● **Supplied text**
'''

Or instead of just forking OpenSSL then should help develop/submit patches to OpenSSL and improve the existing code base.
A good portion of LibreSSL's patches are in the form of removing code for dead platforms like VAX/VMS and OS/2, problematic wrappers like openssl_malloc() or patching the everything-on-by-default approach that OpenSSL takes. The OpenSSL team actively refuses any such patches, which is why LibreSSL was forked in the first place.
> Or instead of just forking OpenSSL then should help develop/submit patches to OpenSSL and improve the existing code base.

Part of the early LibreSSL work was auditing and merging security patches which had been in the OpenSSL tracker for months or years.

Do LibreSSL and OpenSSL have the same goals? Do they both want to support the same features/hardware/etc.? If LibreSSL remove something because it's not needed for what LibreSSL wants to support, but OpenSSL does want to support it, then what should happen? Should it be removed? Or not?

Different projects can have different goals.

And they could have found the security bugs and report them to OpenSSL even after they forked. If they actually did some serious security investigations of the code they took and kept in their fork, it should be natural to discover such issues and not just wait for others to find them in OpenSSL.

Does anybody know of any such report?

'''

● **Supplied data**
'''

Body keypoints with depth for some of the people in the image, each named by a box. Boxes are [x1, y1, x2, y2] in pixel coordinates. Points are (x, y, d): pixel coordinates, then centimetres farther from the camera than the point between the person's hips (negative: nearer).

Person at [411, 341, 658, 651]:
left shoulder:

'''
'''

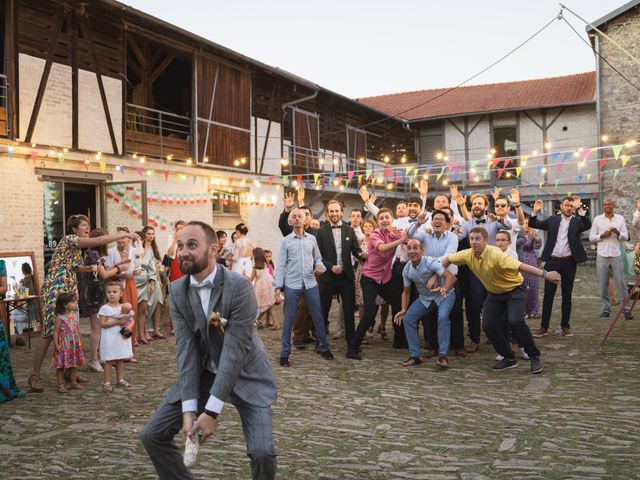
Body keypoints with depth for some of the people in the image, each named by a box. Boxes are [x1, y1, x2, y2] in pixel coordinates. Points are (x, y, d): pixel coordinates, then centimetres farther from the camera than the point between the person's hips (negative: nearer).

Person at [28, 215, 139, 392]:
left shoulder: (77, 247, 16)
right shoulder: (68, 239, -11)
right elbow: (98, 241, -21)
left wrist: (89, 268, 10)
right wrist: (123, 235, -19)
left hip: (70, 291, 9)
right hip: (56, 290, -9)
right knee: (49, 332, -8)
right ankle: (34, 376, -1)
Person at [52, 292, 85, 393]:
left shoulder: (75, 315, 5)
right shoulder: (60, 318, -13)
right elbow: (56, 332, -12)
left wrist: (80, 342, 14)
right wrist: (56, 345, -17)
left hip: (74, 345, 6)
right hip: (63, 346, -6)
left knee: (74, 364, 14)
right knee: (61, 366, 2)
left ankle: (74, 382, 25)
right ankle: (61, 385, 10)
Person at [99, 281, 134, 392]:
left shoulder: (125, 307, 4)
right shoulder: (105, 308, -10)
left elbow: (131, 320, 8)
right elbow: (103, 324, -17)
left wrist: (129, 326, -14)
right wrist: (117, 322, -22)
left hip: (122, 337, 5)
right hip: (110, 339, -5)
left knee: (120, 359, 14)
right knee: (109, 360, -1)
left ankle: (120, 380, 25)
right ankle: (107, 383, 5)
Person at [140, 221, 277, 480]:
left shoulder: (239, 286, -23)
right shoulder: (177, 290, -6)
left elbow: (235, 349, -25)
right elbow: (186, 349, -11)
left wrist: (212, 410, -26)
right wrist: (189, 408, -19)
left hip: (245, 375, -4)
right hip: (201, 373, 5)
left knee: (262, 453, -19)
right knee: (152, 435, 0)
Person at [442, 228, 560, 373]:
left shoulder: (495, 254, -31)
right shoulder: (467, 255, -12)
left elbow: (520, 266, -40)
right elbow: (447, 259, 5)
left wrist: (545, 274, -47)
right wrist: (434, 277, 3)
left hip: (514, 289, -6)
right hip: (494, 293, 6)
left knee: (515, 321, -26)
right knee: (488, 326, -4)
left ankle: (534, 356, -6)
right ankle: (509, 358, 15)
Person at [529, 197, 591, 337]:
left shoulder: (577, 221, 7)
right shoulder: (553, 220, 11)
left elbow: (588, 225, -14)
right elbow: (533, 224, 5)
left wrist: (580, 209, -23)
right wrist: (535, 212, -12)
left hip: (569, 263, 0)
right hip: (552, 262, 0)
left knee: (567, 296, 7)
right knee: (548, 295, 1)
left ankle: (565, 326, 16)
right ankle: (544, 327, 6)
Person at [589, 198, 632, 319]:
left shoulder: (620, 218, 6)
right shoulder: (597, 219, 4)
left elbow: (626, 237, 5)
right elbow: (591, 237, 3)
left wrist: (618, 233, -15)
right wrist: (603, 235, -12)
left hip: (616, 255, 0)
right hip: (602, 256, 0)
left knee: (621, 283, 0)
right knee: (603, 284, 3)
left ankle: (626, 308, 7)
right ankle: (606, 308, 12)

'''
'''

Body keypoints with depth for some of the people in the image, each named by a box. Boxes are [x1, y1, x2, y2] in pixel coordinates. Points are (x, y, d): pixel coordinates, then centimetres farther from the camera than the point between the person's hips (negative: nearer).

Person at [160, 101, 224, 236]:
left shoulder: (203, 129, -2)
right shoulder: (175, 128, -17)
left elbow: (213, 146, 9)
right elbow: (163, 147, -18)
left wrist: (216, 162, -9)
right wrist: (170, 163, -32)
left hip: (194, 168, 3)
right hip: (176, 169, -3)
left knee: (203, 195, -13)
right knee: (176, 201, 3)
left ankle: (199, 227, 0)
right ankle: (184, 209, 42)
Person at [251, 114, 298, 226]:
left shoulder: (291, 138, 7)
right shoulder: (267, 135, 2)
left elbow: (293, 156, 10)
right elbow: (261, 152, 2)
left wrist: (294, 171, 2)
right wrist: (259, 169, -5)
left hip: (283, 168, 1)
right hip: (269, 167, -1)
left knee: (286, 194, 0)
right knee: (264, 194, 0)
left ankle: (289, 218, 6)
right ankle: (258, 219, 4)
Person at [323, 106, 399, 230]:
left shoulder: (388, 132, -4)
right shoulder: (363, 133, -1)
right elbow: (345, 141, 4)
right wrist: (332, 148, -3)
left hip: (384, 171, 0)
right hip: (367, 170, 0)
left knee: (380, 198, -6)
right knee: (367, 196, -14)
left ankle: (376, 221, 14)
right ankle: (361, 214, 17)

'''

● **What to do**
**1)** Copy the passage from the OpenSSL discussion, starting with "Part of the" and going on through "removed? Or not?".
**2)** Carry on the discussion of LibreSSL and OpenSSL from the point where it stops.
The records are separate material.

● **Answers to this exercise**
**1)**
Part of the early LibreSSL work was auditing and merging security patches which had been in the OpenSSL tracker for months or years.

Do LibreSSL and OpenSSL have the same goals? Do they both want to support the same features/hardware/etc.? If LibreSSL remove something because it's not needed for what LibreSSL wants to support, but OpenSSL does want to support it, then what should happen? Should it be removed? Or not?

**2)**
While I generally agree that this should be done, I'd also like to point out that many (most?) security fixes in LibreSSL are really "side effects" from trowing away lots of code, or cleaning it up.
That's my impression too, that they threw away a lot and replaced a few functions with the "good-practice in OpenSSL" ones, but otherwise haven't changed too much, so the code base can be easier to maintain but is not necessary "the" solution some believe it is.
If the mocking is the fair game, everybody can mock LibreSSL too for not actually finding the real security bugs that exist in their code after more months of publicly claiming they are "more secure." I admit they had a few ideas OK, but for my taste they made too much self-promotion and "mocking" of the original developers. I allow you the right to like that, I just state that I don't and stand behind it.

See also fafner's comment here and think about it.

OpenSSL is free to do that, but given the issues in their code it would probably backfire.